» **What needs to be done**: Retype the entries exactly, but skip the pictures.

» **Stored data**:
☆ ☆ ☆ ☆ ☆ ☆ ☆
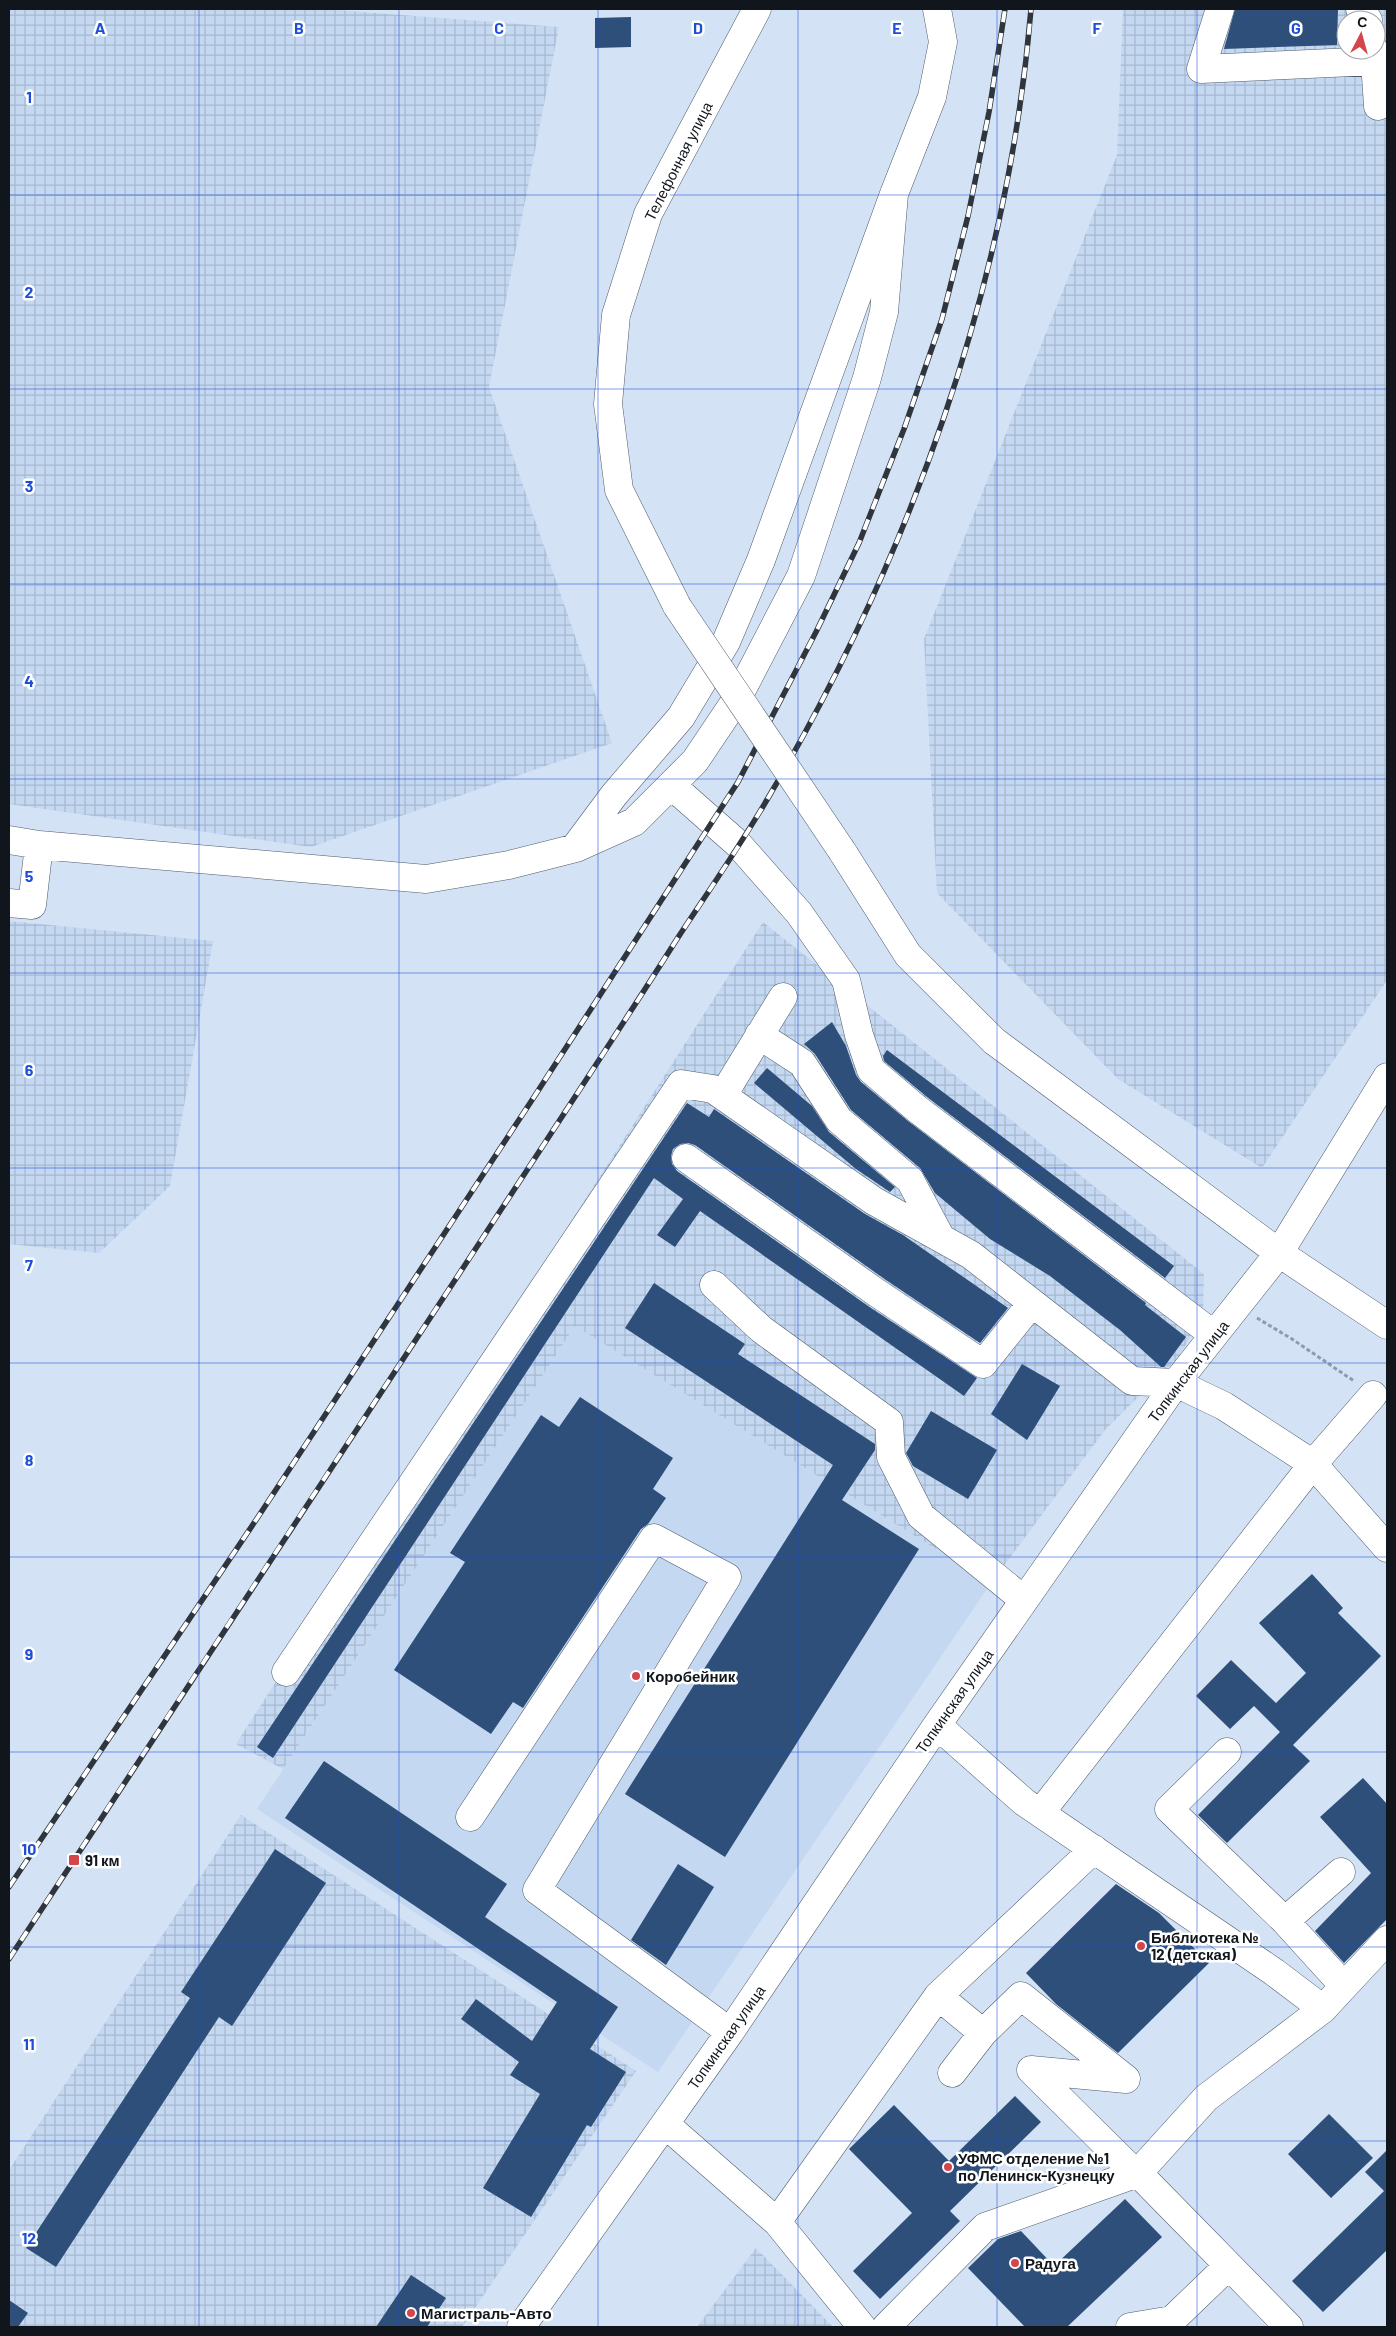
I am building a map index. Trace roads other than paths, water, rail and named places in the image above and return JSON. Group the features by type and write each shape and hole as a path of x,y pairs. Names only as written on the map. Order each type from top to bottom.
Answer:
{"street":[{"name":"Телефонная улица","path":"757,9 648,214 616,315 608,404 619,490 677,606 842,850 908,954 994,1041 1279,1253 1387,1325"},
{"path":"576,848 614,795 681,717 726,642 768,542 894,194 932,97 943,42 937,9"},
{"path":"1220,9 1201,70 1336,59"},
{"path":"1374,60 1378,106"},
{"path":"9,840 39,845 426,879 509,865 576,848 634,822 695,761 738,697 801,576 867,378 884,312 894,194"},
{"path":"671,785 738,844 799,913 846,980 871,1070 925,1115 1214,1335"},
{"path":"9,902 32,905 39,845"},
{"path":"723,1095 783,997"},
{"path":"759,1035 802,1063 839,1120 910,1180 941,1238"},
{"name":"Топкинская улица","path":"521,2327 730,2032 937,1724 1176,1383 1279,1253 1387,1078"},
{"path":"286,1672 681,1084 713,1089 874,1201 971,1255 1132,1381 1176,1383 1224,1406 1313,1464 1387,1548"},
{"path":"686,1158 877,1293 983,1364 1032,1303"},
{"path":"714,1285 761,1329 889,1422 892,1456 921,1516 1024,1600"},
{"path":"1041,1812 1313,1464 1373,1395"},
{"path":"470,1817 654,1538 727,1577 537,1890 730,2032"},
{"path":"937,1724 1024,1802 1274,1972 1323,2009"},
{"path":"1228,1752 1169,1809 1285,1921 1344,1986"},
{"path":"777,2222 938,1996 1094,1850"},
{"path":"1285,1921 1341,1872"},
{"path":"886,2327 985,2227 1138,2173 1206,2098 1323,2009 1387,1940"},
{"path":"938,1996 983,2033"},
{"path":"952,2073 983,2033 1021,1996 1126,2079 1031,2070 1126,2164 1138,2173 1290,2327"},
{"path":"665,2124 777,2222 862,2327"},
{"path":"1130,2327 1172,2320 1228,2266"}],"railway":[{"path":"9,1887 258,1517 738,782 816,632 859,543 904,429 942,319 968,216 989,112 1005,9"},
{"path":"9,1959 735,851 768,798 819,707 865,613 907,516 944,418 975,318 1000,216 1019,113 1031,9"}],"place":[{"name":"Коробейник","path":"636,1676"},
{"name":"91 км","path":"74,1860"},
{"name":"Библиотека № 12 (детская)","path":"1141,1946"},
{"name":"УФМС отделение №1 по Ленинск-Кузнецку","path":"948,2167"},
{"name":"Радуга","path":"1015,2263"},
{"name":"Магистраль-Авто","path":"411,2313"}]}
☆ ☆ ☆ ☆ ☆ ☆ ☆
» **Solution to this problem**:
I am building a map index. Trace roads other than paths, water, rail and named places in the image above and return JSON. Group the features by type and write each shape and hole as a path of x,y pairs. Names only as written on the map. Order each type from top to bottom.
Answer:
{"street":[{"name":"Телефонная улица","path":"757,9 648,214 616,315 608,404 619,490 677,606 842,850 908,954 994,1041 1279,1253 1387,1325"},
{"path":"576,848 614,795 681,717 726,642 768,542 894,194 932,97 943,42 937,9"},
{"path":"1220,9 1201,70 1336,59"},
{"path":"1374,60 1378,106"},
{"path":"9,840 39,845 426,879 509,865 576,848 634,822 695,761 738,697 801,576 867,378 884,312 894,194"},
{"path":"671,785 738,844 799,913 846,980 871,1070 925,1115 1214,1335"},
{"path":"9,902 32,905 39,845"},
{"path":"723,1095 783,997"},
{"path":"759,1035 802,1063 839,1120 910,1180 941,1238"},
{"name":"Топкинская улица","path":"521,2327 730,2032 937,1724 1176,1383 1279,1253 1387,1078"},
{"path":"286,1672 681,1084 713,1089 874,1201 971,1255 1132,1381 1176,1383 1224,1406 1313,1464 1387,1548"},
{"path":"686,1158 877,1293 983,1364 1032,1303"},
{"path":"714,1285 761,1329 889,1422 892,1456 921,1516 1024,1600"},
{"path":"1041,1812 1313,1464 1373,1395"},
{"path":"470,1817 654,1538 727,1577 537,1890 730,2032"},
{"path":"937,1724 1024,1802 1274,1972 1323,2009"},
{"path":"1228,1752 1169,1809 1285,1921 1344,1986"},
{"path":"777,2222 938,1996 1094,1850"},
{"path":"1285,1921 1341,1872"},
{"path":"886,2327 985,2227 1138,2173 1206,2098 1323,2009 1387,1940"},
{"path":"938,1996 983,2033"},
{"path":"952,2073 983,2033 1021,1996 1126,2079 1031,2070 1126,2164 1138,2173 1290,2327"},
{"path":"665,2124 777,2222 862,2327"},
{"path":"1130,2327 1172,2320 1228,2266"}],"railway":[{"path":"9,1887 258,1517 738,782 816,632 859,543 904,429 942,319 968,216 989,112 1005,9"},
{"path":"9,1959 735,851 768,798 819,707 865,613 907,516 944,418 975,318 1000,216 1019,113 1031,9"}],"place":[{"name":"Коробейник","path":"636,1676"},
{"name":"91 км","path":"74,1860"},
{"name":"Библиотека № 12 (детская)","path":"1141,1946"},
{"name":"УФМС отделение №1 по Ленинск-Кузнецку","path":"948,2167"},
{"name":"Радуга","path":"1015,2263"},
{"name":"Магистраль-Авто","path":"411,2313"}]}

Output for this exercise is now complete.